_Required work_
Please swap "chart" for "graph" everywhere it occurs in the rows below, changing nothing else, and give the rows back without the pictures.

_Material for this exercise_
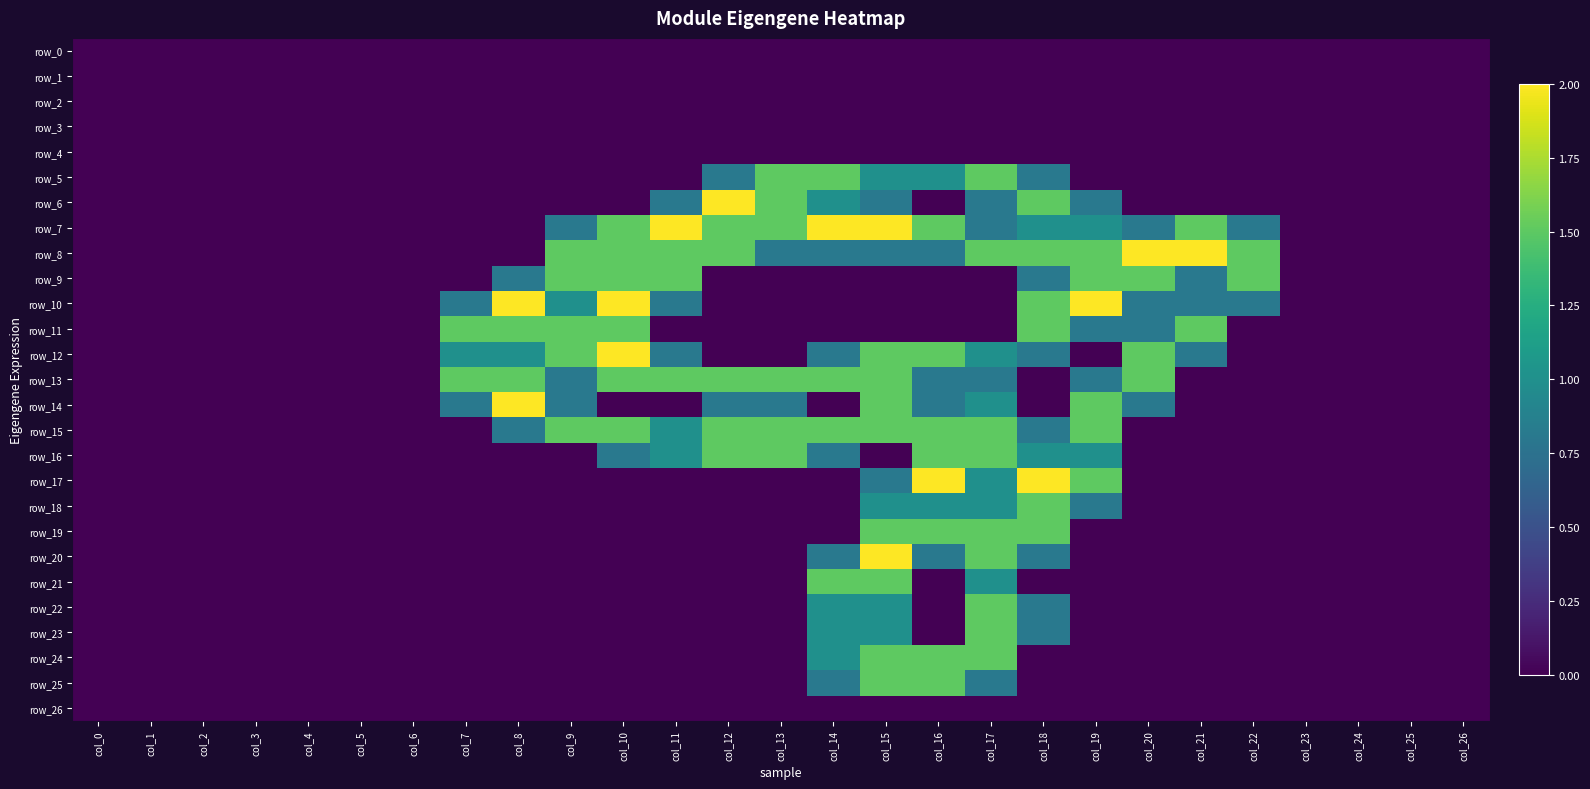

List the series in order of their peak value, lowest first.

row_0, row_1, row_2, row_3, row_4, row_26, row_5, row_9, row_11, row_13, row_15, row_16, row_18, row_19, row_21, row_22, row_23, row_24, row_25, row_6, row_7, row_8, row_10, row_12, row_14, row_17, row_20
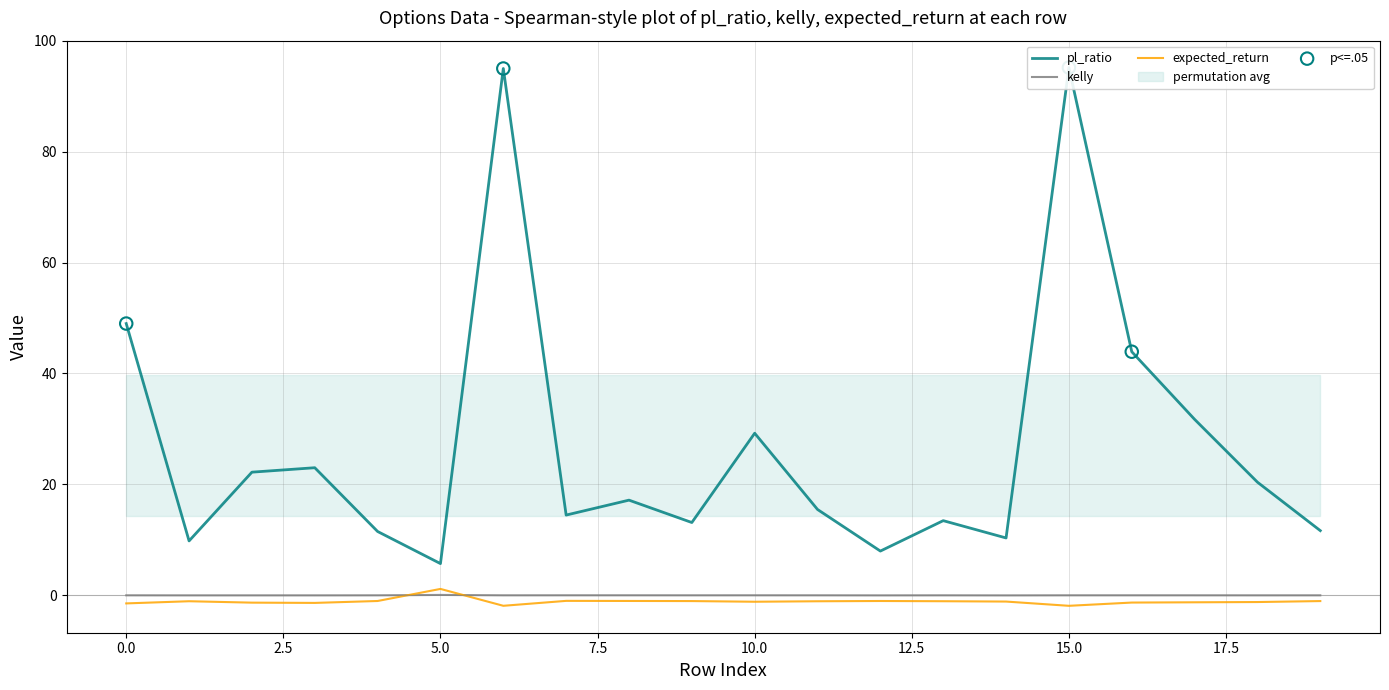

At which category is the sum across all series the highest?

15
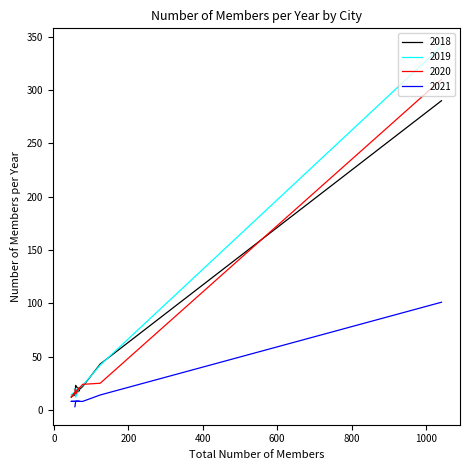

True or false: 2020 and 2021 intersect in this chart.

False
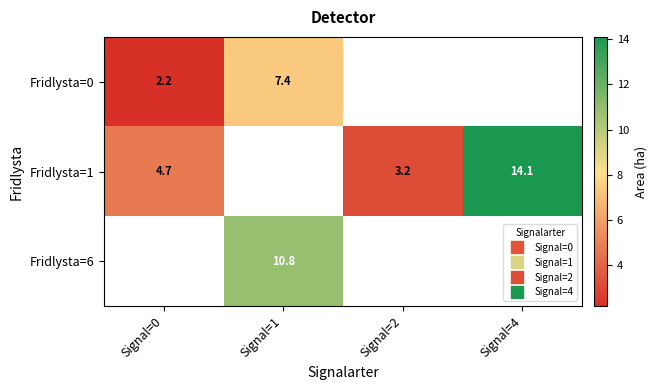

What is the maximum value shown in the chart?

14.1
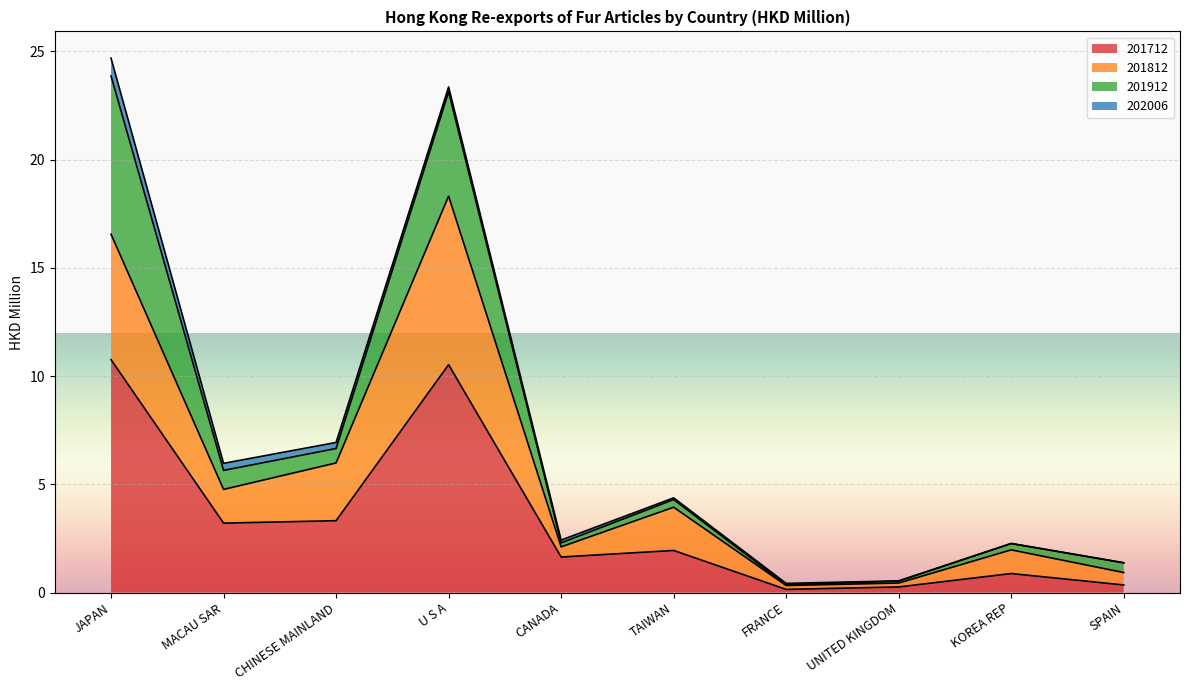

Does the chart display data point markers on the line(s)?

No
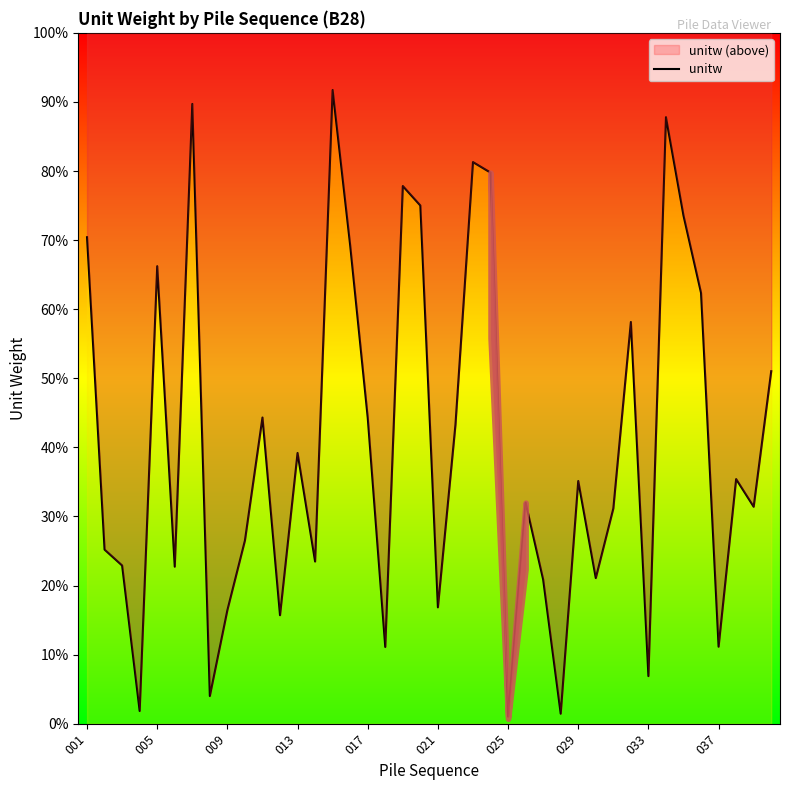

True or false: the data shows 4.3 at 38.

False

_Result for this task_
List the series in order of their peak value, lowest first.

row_0, row_1, row_2, row_3, row_4, row_26, row_5, row_9, row_11, row_13, row_15, row_16, row_18, row_19, row_21, row_22, row_23, row_24, row_25, row_6, row_7, row_8, row_10, row_12, row_14, row_17, row_20

At which category is the sum across all series the highest?

15

True or false: 2020 and 2021 intersect in this graph.

False

What is the maximum value shown in the graph?

14.1

Does the graph display data point markers on the line(s)?

No

True or false: the data shows 4.3 at 38.

False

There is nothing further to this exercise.